She told me that she wants to serve her the papers next week Wednesday. Our feelings are so raw and have been for such a long time, I just want the old her and the old me. What do I do to prevent this from happening???


----------



## al_in_al (Feb 4, 2009)

First of all, I have no idea if you can stop it from happening. But here are some of my thoughts. 

I had (have?) the same problem with my husband - I would want to have a rational conversation and he would be angry and negative, it didn't make sense to me. So I cooled it on the relationship talk. I let us just be separated for a while. We talked some, but I did NOT ask for answers about where we were headed. This seems to have helped. In terms of him acting less crazy, I don't think we are any closer to reconciliation though. 

If she really had a physical reaction when you call her, maybe you should stop calling her.
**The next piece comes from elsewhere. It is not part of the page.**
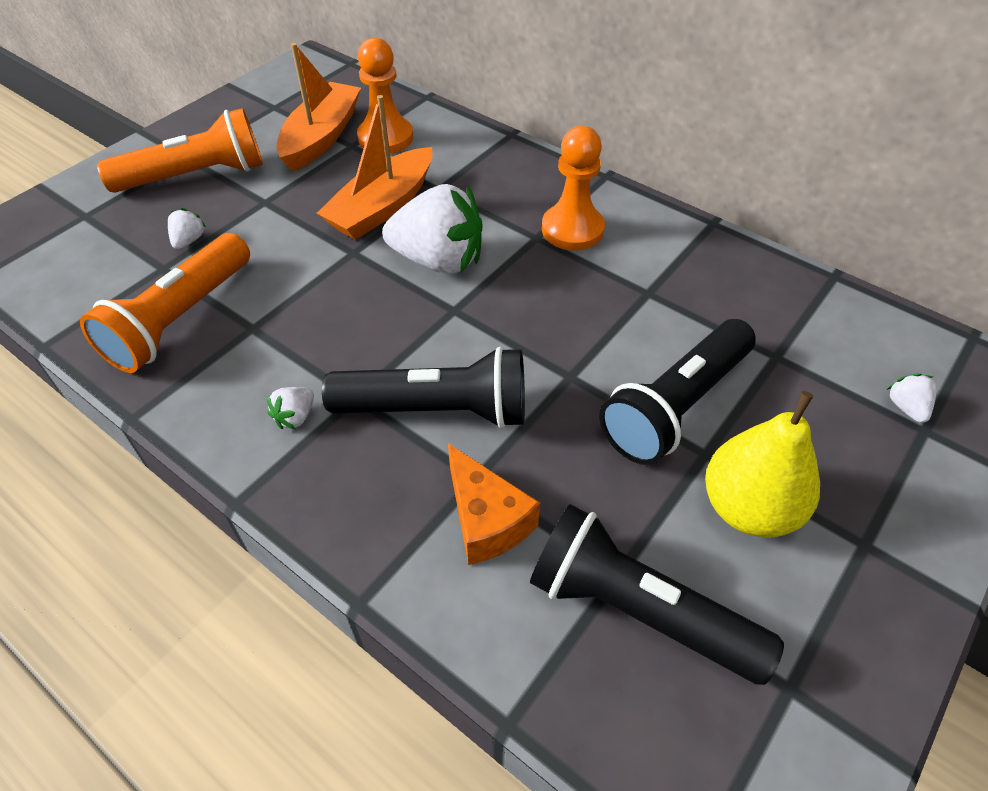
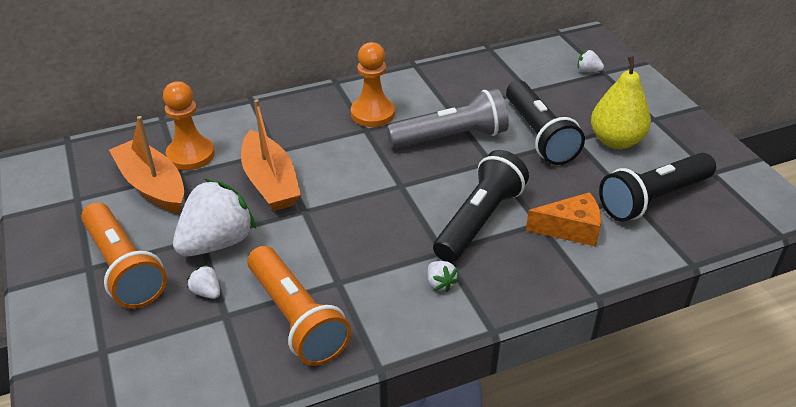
camera: 60 degrees left, 10 degrees down
orange flashlight [97,108,263,193] -> orange flashlight turned 135 degrees clockwise [81,202,167,308]
white strawberry [382,184,483,274] -> white strawberry moved to [173,179,256,256]
none -> grey flashlight [387,89,509,149]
Do you think she would prefer an email? Why do you have to keep going back to get things - try to get all the things you need next time and give her some space. 

And rethink wanting your old selves back. If you do get back together I hope you'll both be new and improved.


----------



## Dark Angel (Jun 17, 2009)

Even if she gets angry and yells, you have to keep your cool. If you loose it, she will feel threatened. I know it hurts to keep from yelling back, but you must take the higher road to get her in a calmer state of mind before you can really work on anything.

Perhaps you could write her a letter and mail it to her explaining what you want, and how you plan to get there. Maybe she wont find it so intimidating. Ask her to delay divorce if possible, and see how being separated is first.

Is there something in particular that happened to make her this afraid of you? Or is it something from her past thats contributing to it?

al_in_al has a good point too, maybe a little time and space to cool down may help a bit. I know it sucks wanting answers and having your head spinning. thats where Im at too, and not doing so well at it. Hang in there and keep your cool. You could be one blow up away from loosing her entirely.

Keep it together, you can do it!


----------



## tonyandre (Jun 17, 2009)

This topic should be instead,

Help me get an annulment, please read my latest post on how my wife has cheated on me. I am so relieved that I am not the one at fault and that I am not a bad person


----------